Have you ever known someone who seems to have a funny story for every event? This isn’t a coincidence. They’ve built this arsenal of stories that work in social situations, and they repeat them.
Come up with three short stories about your life that you can tell in 30-60 seconds. With each social situation, experiment with these stories to see what makes people laugh. Eventually, you will have a stock of refined stories that are attuned to evoke laughter, which is a social lubricant.
Body language.
Smile. Relax your shoulders. Find something to do—an object, a task, a social centerpiece that can be the gravitational “sun” of the room while people enter the small group. If you send everyone to the same place, and occupy yourself with the same thing, a flow will occur—like a river—where people will gravitate toward one area, and not overburden the host with too much conversation until the formal small group event begins.
If you really struggle with small talk, try taking a toastmasters class. Some people find these to be very wooden and fake, but they are a fantastic way for people who are nervous speaking in front of people to gain confidence in leading small groups, cracking humor with new people, and giving presentations that are organic and compelling.
6. Plan small group events
Small group events are the icing on the cake for small group members. It’s something to do on a Saturday or Sunday. It’s an escape from the kids (or something to do with the kids). This is where life can feel like “Friends,” but for real. Deep down, everyone wants to be someone who has something to do on Saturday.
Proactively planning these sorts of events gives small group attendees a reason to engage during the week. Oddly, though time is scarce for many small group members, attending two events is easier than attending one—it facilitates psychological buy-in, and feels important.
7. Find each other on Sundays
This is the unspoken payoff that every small group member wants on Sundays. It’s easy to take for granted, because talking on Sunday—before and after service—feels so natural once you belong somewhere. But imagine the opposite situation: You walk into church. You sit down for service. You look around. No one knows you. No one knows what to say. The service ends.
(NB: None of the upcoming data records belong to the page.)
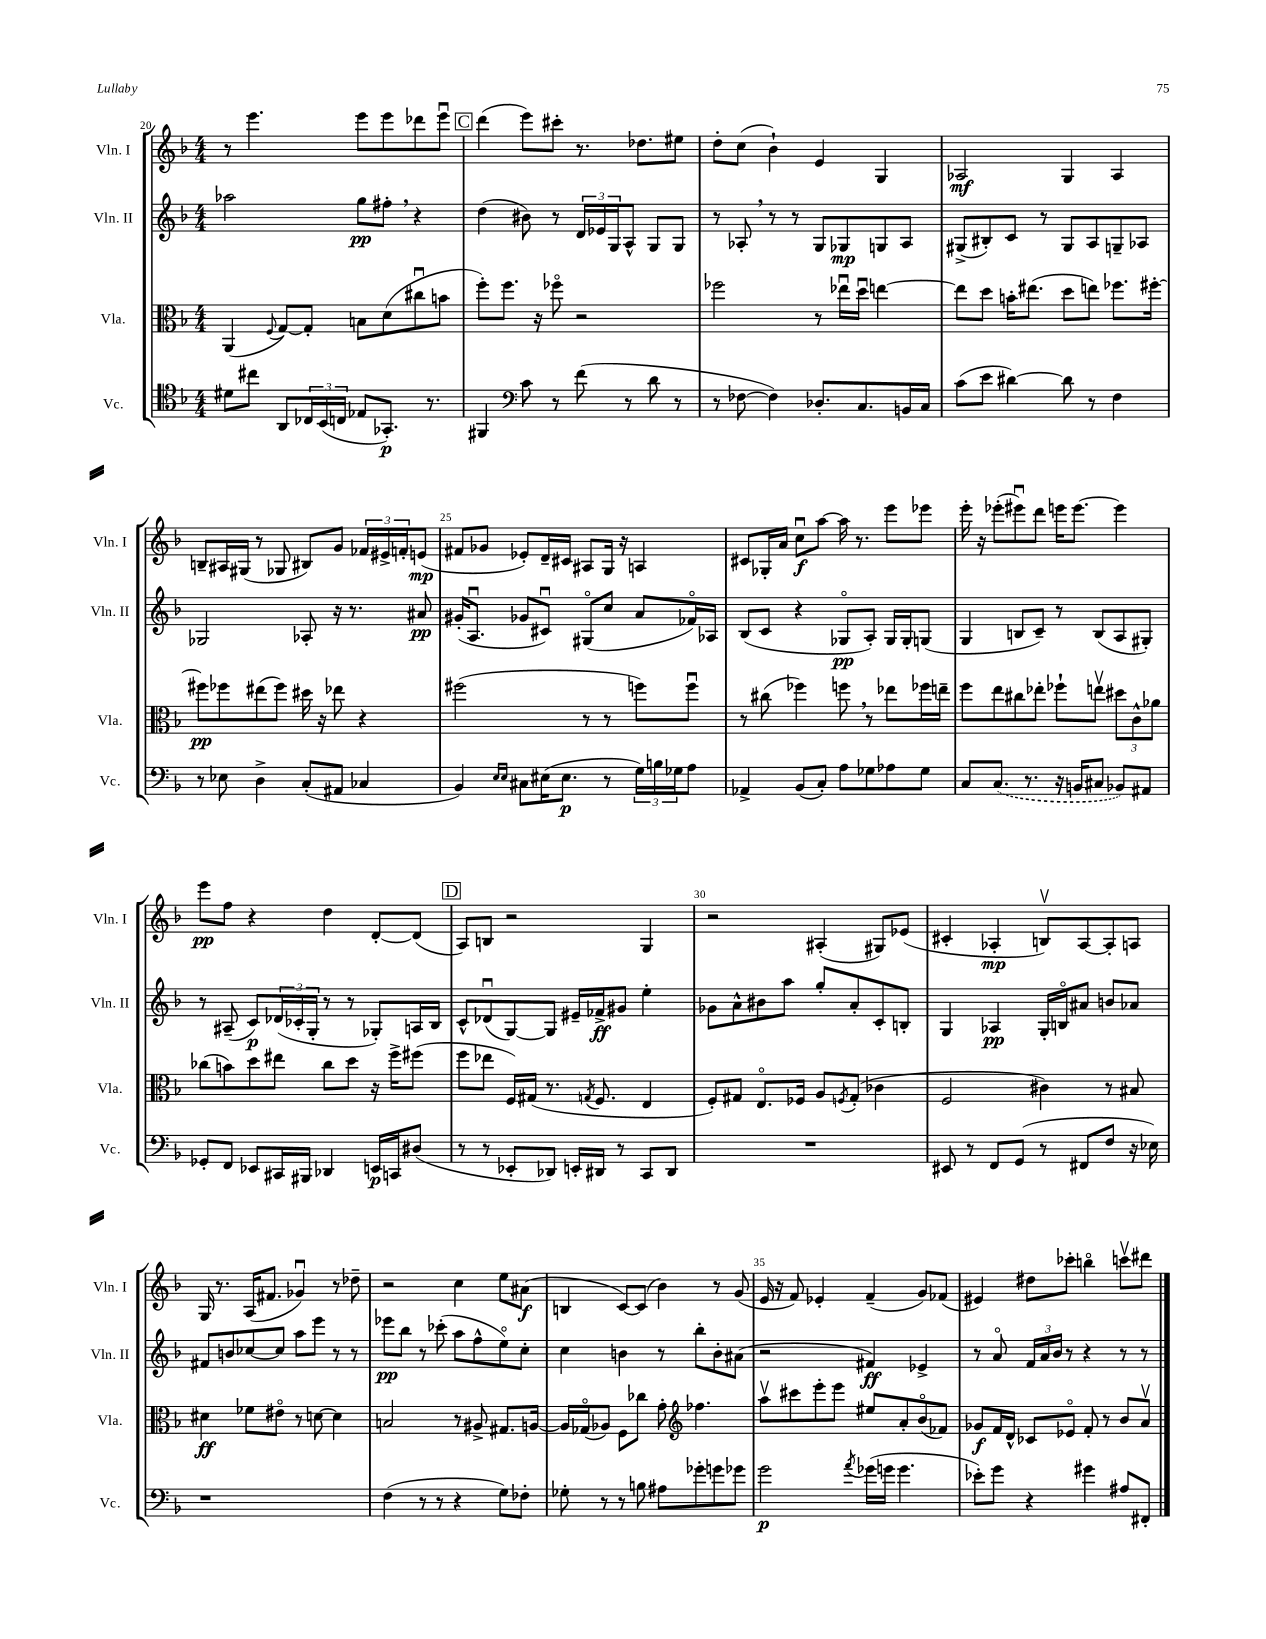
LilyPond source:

<<
\new StaffGroup <<
\new Staff = "s0" \with { instrumentName = "Vln. I" shortInstrumentName = "Vln. I" } {
    \clef treble \key f \major \numericTimeSignature \time 4/4
    r8 e'''4. e'''8 e'''8 des'''8 e'''8\downbow |
    \mark \markup { \box "C" } d'''4( e'''8) cis'''8-. r8. des''8. eis''8 |
    d''8-. c''8( bes'4-!) e'4 g4 |
    aes2\mf g4 aes4 |
    b8-- ais16 gis16( r8 ges8 bis8) g'8 \tuplet 3/2 { fes'16 eis'16-> f'16-. } e'8\mp( |
    fis'8 ges'8 ees'8-.) d'16-- cis'16 ais8 g16 r16 a4 |
    cis'8 ges16-. a'16 c''8\downbow\f a''8~ a''16 r8. e'''8 ees'''8 |
    e'''16-. r16 ees'''8-.( eis'''8\downbow) d'''8 e'''16 e'''8.~ e'''4 |
    e'''8\pp f''8 r4 d''4 d'8~-. d'8( |
    \mark \markup { \box "D" } a8) b8 r2 g4 |
    r2 ais4-.( gis8) ees'8( |
    cis'4-. aes4-.\mp b8\upbow) aes8~ aes8-. a8 |
    g16 r8. a16( fis'8. ges'4\downbow) r8 des''8-- |
    r2 c''4 e''8 ais'8\f( |
    b4 c'8~) c'8( bes'4) r8 g'8( |
    e'16 r16 f'8) ees'4-. f'4--( g'8) fes'8( |
    eis'4) dis''8 ces'''8-. b''4\flageolet c'''8\upbow dis'''8 \bar "|." |
}
\new Staff = "s1" \with { instrumentName = "Vln. II" shortInstrumentName = "Vln. II" } {
    \clef treble \key f \major \numericTimeSignature \time 4/4
    aes''2 g''8\pp fis''8-. \breathe r4 |
    \mark \markup { \box "C" } d''4( bis'8) r8 \tuplet 3/2 { d'16 ees'16 g16 } a8-^ g8 g8 |
    r8 aes8-. \breathe r8 r8 g8 ges8\mp g8 aes8 |
    gis8->( bis8-.) c'8 r8 gis8 a8 g8-- aes8 |
    ges2 aes8-. r16 r8. ais'8\pp |
    gis'16-.( a8.\downbow ges'8 cis'8\downbow) gis8\flageolet( c''8 a'8 fes'16\flageolet) aes16 |
    bes8( c'8 r4 ges8\flageolet\pp a8-.) ges16 ges16-. g8( |
    g4 b8 c'8--) r8 b8( a8 gis8-.) |
    r8 ais8--( c'8\p) \tuplet 3/2 { des'16( ces'16-. g16-. } r8 r8 ges8-.) a16 bes16 |
    \mark \markup { \box "D" } c'8-^ des'8\downbow( g8~) g8 eis'16-- fes'16->\ff gis'8 e''4-. |
    ges'8 a'8-^ bis'8 a''8 g''8-. a'8-. c'8-. b8-. |
    g4 aes4\pp g16-. b16\flageolet ais'8 b'8 aes'8 |
    fis'8 b'8 ces''8~ ces''8 a''8 e'''8 r8 r8 |
    ees'''8\pp bes''8 r8 ces'''8-.( a''8 f''8-^ e''8\flageolet) c''8-. |
    c''4 b'4 r8 bes''8-. b'8-. ais'8( |
    r2 fis'4\ff) ees'4-> |
    r8 a'8\flageolet \tuplet 3/2 { f'16 a'16 bes'16 } r8 r4 r8 r8 \bar "|." |
}
\new Staff = "s2" \with { instrumentName = "Vla." shortInstrumentName = "Vla." } {
    \clef alto \key f \major \numericTimeSignature \time 4/4
    a,4( \appoggiatura { f8 } g8~) g8-. b8 d'8( cis''8\downbow b'8 |
    \mark \markup { \box "C" } f''8-.) f''8. r16 fes''8\flageolet r2 |
    fes''2 r8 ees''16\downbow d''16\downbow e''4~ |
    e''8 d''8 b'16-. eis''8.( d''8 e''8) fes''8. fis''16~-. |
    fis''8\pp fes''8 eis''8( fes''8) dis''16 r16 ees''8 r4 |
    fis''2( r8 r8 f''8) f''8\downbow |
    r8 cis''8( fes''4) f''8 \breathe r8 ees''8 fes''16 e''16-- |
    f''8 e''8 cis''8 ees''8-. fes''8-! e''8\upbow \tuplet 3/2 { dis''8 c'8-^ aes'8 } |
    ces''8( b'8) d''8 eis''8 ces''8 d''8 r16 f''16-> fis''8( |
    \mark \markup { \box "D" } f''8 ees''8 f16) gis16( r8. \acciaccatura { g8 } f8. e4 |
    f8-.) gis8 e8.\flageolet fes16 a8 \acciaccatura { f8 } gis8-.( ces'4 |
    f2 cis'4) r8 bis8 |
    dis'4\ff fes'8 eis'8\flageolet r8 d'8~ d'4 |
    b2 r8 ais8-> gis8. a16~ |
    a16 ges16\flageolet( aes8) f8 ces''8 g'8-. \clef treble fes''4. |
    a''8\upbow cis'''8 e'''8-. e'''8 eis''8 a'8-. bes'8\flageolet( fes'8) |
    ges'8\f f'16 d'16-^ ces'8 ees'8\flageolet f'8-. r8 bes'8 a'8\upbow \bar "|." |
}
\new Staff = "s3" \with { instrumentName = "Vc." shortInstrumentName = "Vc." } {
    \clef tenor \key f \major \numericTimeSignature \time 4/4
    dis'8 cis''8 a,8 \tuplet 3/2 { ces16 bes,16( c16 } ees8 ges,8.-.\p) r8. |
    \mark \markup { \box "C" } fis,4 \clef bass c'8 r8 f'8( r8 d'8 r8 |
    r8 fes8~ fes4) des8.-. c8. b,16 c16 |
    c'8( e'8 dis'4~) dis'8 r8 f4 |
    r8 ees8 d4-> c8-.( ais,8 ces4 |
    bes,4) \grace { e16 e16 } cis8 eis16( eis8.\p r8 \tuplet 3/2 { g16) b16 ges16 } a8 |
    aes,4-> bes,8( c8-.) a8 ges8 aes8 ges8 |
    c8 \once \slurDashed c8.( r8. r16 b,16 cis8 bes,8) ais,8 |
    ges,8-. f,8 ees,8 cis,16 bis,,16 des,4 e,16\p c,16 dis8( |
    \mark \markup { \box "D" } r8 r8 ees,8-. des,8) e,16-. dis,16 r8 c,8 dis,8 |
    R1 |
    eis,8 r8 f,8 g,8( r8 fis,8 f8 r16 ees16) |
    r1 |
    f4( r8 r8 r4 g8) fes8-. |
    ges8-. r8 r8 b8 ais8 ges'8-. g'8 ges'8 |
    g'2\p \acciaccatura { a'8 } ges'16( g'16 g'4. |
    ees'8-.) g'8 r4 gis'4 ais8 fis,8-. \bar "|." |
}
>>
>>
\layout { \context { \Score currentBarNumber = #20 \override BarNumber.break-visibility = ##(#f #t #t) barNumberVisibility = #(every-nth-bar-number-visible 5) } }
You walk out.
Sunday can be a very isolating experience for newcomers.
For the lonely, the Sunday church service can feel similar to dating culture—like the dregs of awkwardness.
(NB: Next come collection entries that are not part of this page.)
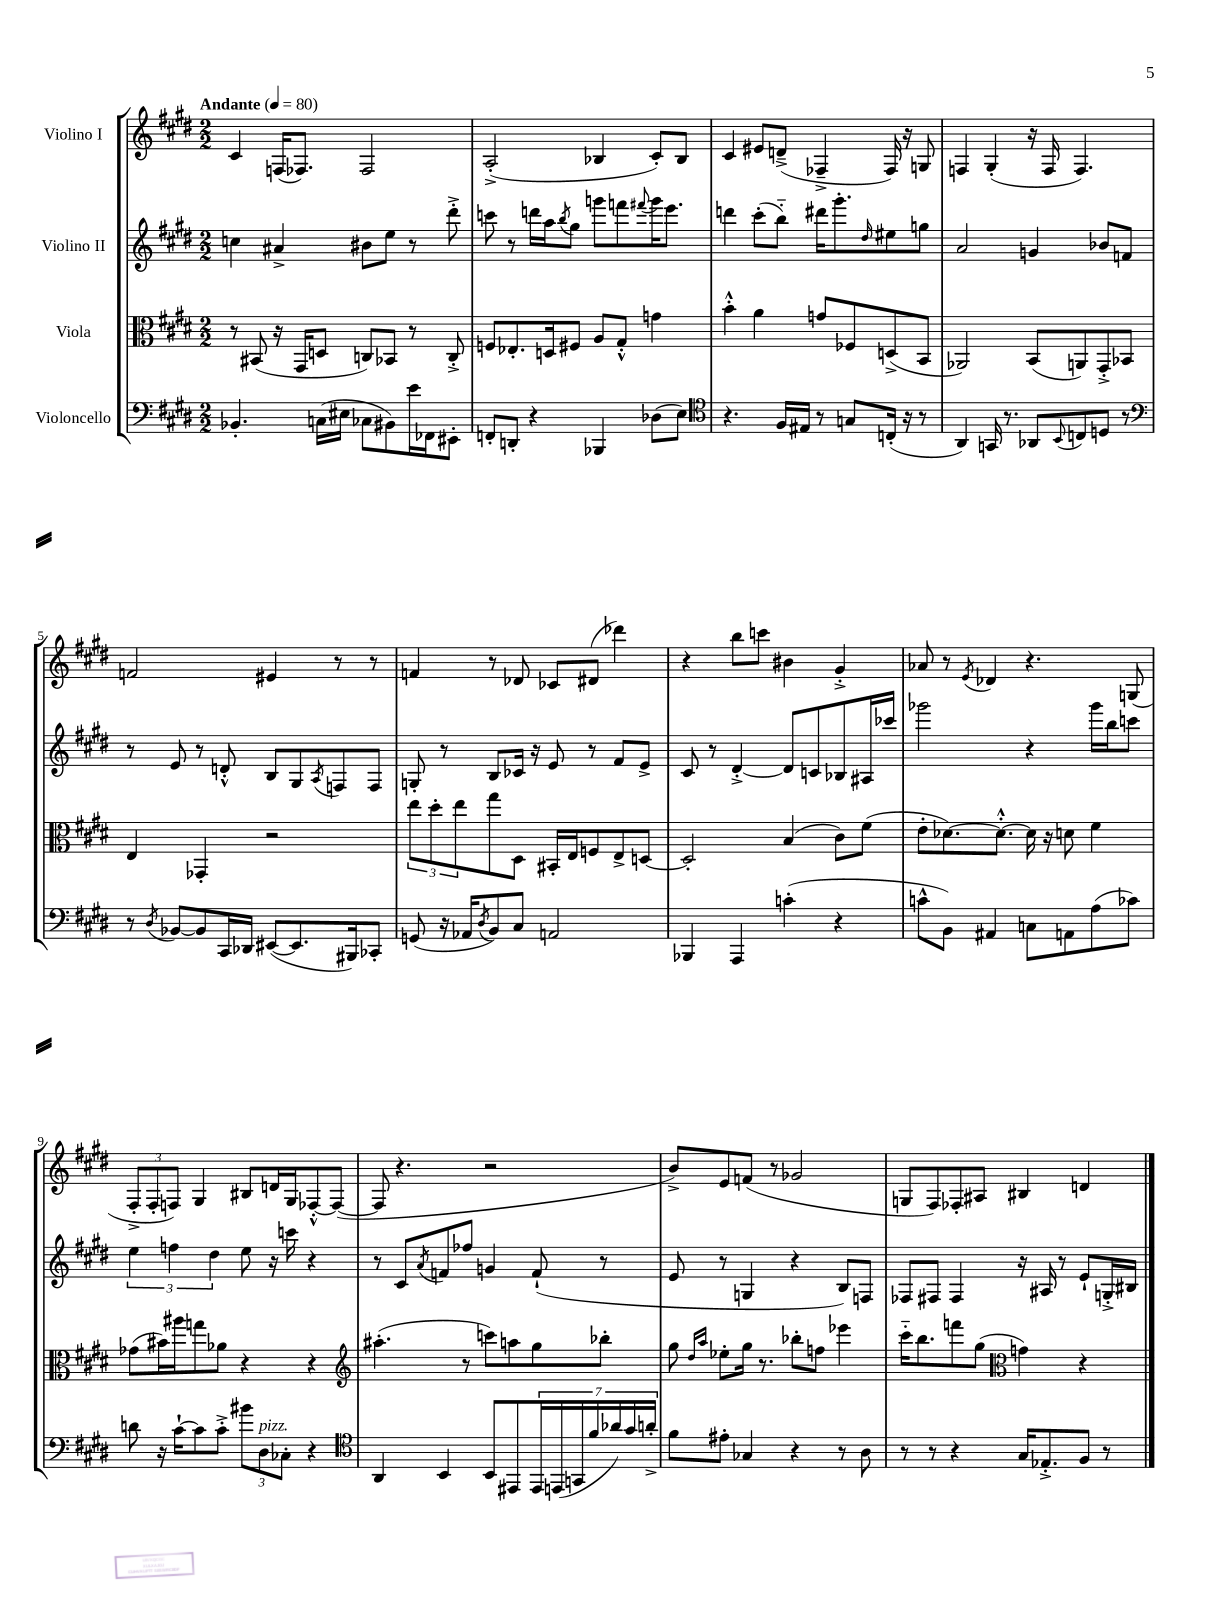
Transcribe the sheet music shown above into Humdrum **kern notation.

**kern	**kern	**kern	**kern
*staff4	*staff3	*staff2	*staff1
*clefF4	*clefC3	*clefG2	*clefG2
*k[f#c#g#d#]	*k[f#c#g#d#]	*k[f#c#g#d#]	*k[f#c#g#d#]
*M2/2	*M2/2	*M2/2	*M2/2
*MM80	*MM80	*MM80	*MM80
4.BB-'/	8r	4cc\	4c#/
.	(8BB#/	.	.
.	16r	4a#^/	(16F/LK
.	16GG#/LK	.	8.F-/J)
(16C\LL	8D/J	.	.
16E#\JJ	.	.	.
8C-\L	8C/L)	8b#\L	2F-/
8BB#\)	8BB-/J	8ee\J	.
16e\L	8r	8r	.
16FF-\J	.	.	.
8EE#'\J	8C'^/	8ddd#'^\	.
=	=	=	=
8FF'/L	8F/L	8ccc\	(2A'^/
8DD'/J	8.E-'/	8r	.
4r	.	16ddd\LL	.
.	16D/k	16aa\J	.
.	.	8qbb/	.
.	8F#/J	8gg#\J	.
4BBB-/	8A/L	8ggg\L	4B-/
.	8G#'^^/J	8fff\	.
.	.	8qqfff#/	.
(8D-\L	4g\	16ggg\K	8c#'/L)
.	.	8.eee\J	.
8E\J)	.	.	8B-/J
=	=	=	=
*clefC4	*	*	*
4.r	4b'^^\	4ddd\	4c#/
.	4a\	(8ccc#'\L	8e#/L
16F#/LL	.	8bb'~\J)	(8d~^/J
16E#/JJ	.	.	.
8r	8g/L	16ddd#\LK	4F-~^/
.	.	8.ggg#'\	.
8G/L	8F-/	.	.
.	.	16qqdd#/	.
(16C'/Jk	(8D^/	8ee#\	16F-/)
16r	.	.	16r
8r	8BB/J	8gg\J	8G/
=	=	=	=
4AA/)	2AA-/)	2a/	4F/
16GG/	.	.	(4G#'/
8.r	.	.	.
8AA-/L	(8BB/L	4g/	16r
.	.	.	16F/
8qqBB/	.	.	.
8C/	8AA/)	.	4.F/)
8D/J	8GG#'^/	8b-/L	.
8r	8BB-/J	8f/J	.
=	=	=	=
*clefF4	*	*	*
8r	4E/	8r	2f/
8qD#/	.	.	.
[8BB-/L	.	8e/	.
8BB-/]	4GG-'/	8r	.
16CC#/L	.	8d'^^/	.
16DD-/JJ	.	.	.
([8EE#/L	2r	8B/L	4e#/
8.EE#/]	.	8G#/	.
.	.	8qA/	.
.	.	8F/	8r
16BBB#/k)	.	.	.
8CC-'/J	.	8F/J	8r
=	=	=	=
(8GG/	12ee\L	8G'/	4f/
.	12dd#'\	.	.
16r	.	8r	.
.	12ee\	.	.
16AA-/LK	.	.	.
8qD#/	.	.	.
8BB/)	8gg#\	8B/L	8r
8C#/J	8D#\J	16c-/Jk	8d-/
.	.	16r	.
2AA/	16BB#'/LL	8e/	8c-/L
.	16E/J	.	.
.	8F/	8r	(8d#/J
.	8E^/	8f#/L	4ddd-\)
.	[8D/J	8e^/J	.
=	=	=	=
4BBB-/	2D'/]	8c#/	4r
.	.	8r	.
4AAA/	.	[4d#'^/	8bb\L
.	.	.	8ccc\J
(4c'\	(4B/	8d#/]L	4b#\
.	.	8c/	.
4r	8c#\L)	8B-/	4g#'^/
.	(8f#\J	16A#/L	.
.	.	16ccc-/JJ	.
=	=	=	=
8c^^\L	8e'\L	2ggg-\	8a-/
8BB\J)	[8.d-\)	.	8r
.	.	.	8qe/
4AA#/	.	.	4d-/
.	8.d-'^^\_J	.	.
8C\L	16d-\]	4r	4.r
.	16r	.	.
8AA\	8d\	.	.
(8A\	4f#\	16ggg-\LL	.
.	.	16bb\J	.
8c-\J)	.	8ccc\J	(8G/
=	=	=	=
8d\	(8g-\L	6ee\	12F#'^/L
.	.	.	12F#'/
16r	16b#\L)	.	.
.	.	6ff\	12F/J)
[16c#`\LK	16aa#\J	.	.
8c#\]	8gg\	.	4G#/
.	.	6dd#\	.
8c#'^\J	8a-\J	.	.
12b#\L	4r	8ee\	8B#/L
12D#\	.	.	.
.	.	16r	16d/L
12C-'\J	.	.	.
.	.	16ccc\	16G#/J
4r	4r	4r	[8F-'^^/
.	.	.	(8F-/_J
=	=	=	=
*clefC4	*clefG2	*	*
4AA/	(4.aa#'\	8r	8F-/]
.	.	8c#/L	4.r
.	.	8qa/	.
4BB/	.	8f/	.
.	8r	8ff-/J	.
8BB/L	8ccc\L)	4g/	2r
8EE#/	8aa\	.	.
28EE#/L	8gg#\	(8f`/	.
(28EE/	.	.	.
28GG/	.	.	.
28f#/	.	.	.
.	8bb-'\J	8r	.
28a-/)	.	.	.
28g#/	.	.	.
28a'^/JJ	.	.	.
=	=	=	=
8f#\L	8gg#\	8e/	8b^/L)
.	16qqdd#/LL	.	.
.	16qqaa/JJ	.	.
8e#'\J	8ee-'\L	8r	8e/
4G-/	16gg#\Jk	4G/	(8f/J
.	8.r	.	.
.	.	.	8r
4r	8bb-'\L	4r	2g-/
.	8ff\J	.	.
8r	4eee-\	8B/L)	.
8A\	.	8F/J	.
=	=	=	=
8r	16ccc#'~\LK	8F-/L	8G/L
.	8.bb\	.	.
8r	.	8F#/J	8F#/)
4r	8fff\	4F#/	8F-'/
.	(8gg#\J	.	8A#/J
*	*clefC3	*	*
16G#/LK	4g\)	16r	4B#/
8.E-'^/	.	16A#/	.
.	.	8r	.
8F#/J	4r	8e`/L	4d/
8r	.	16G'^/L	.
.	.	16B#/JJ	.
==	==	==	==
*-	*-	*-	*-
Now think of what you do with your church small group on Sunday mornings—laughing, catching up, and even standing comfortably together in silence while drinking coffee. These are blessings—fruit, really—of the relationships formed during the week during small group. And they are a grace from God that he gives through small group engagement. If your church makes it easy to join these communities, you will see it in your Sunday service. Small group engagement translates directly into Sunday-engagement.
Over to you
Take these steps and implement them in your church. Make it easy to join. Emphasize food (ideally in pictures). Find ways of tracking relational health—not just the numbers. Plan outside-group events. Master small talk. Care for your members.
If you do these things, you will begin to see results in the quality of your small group of relationships and the overall small group attendance in your church.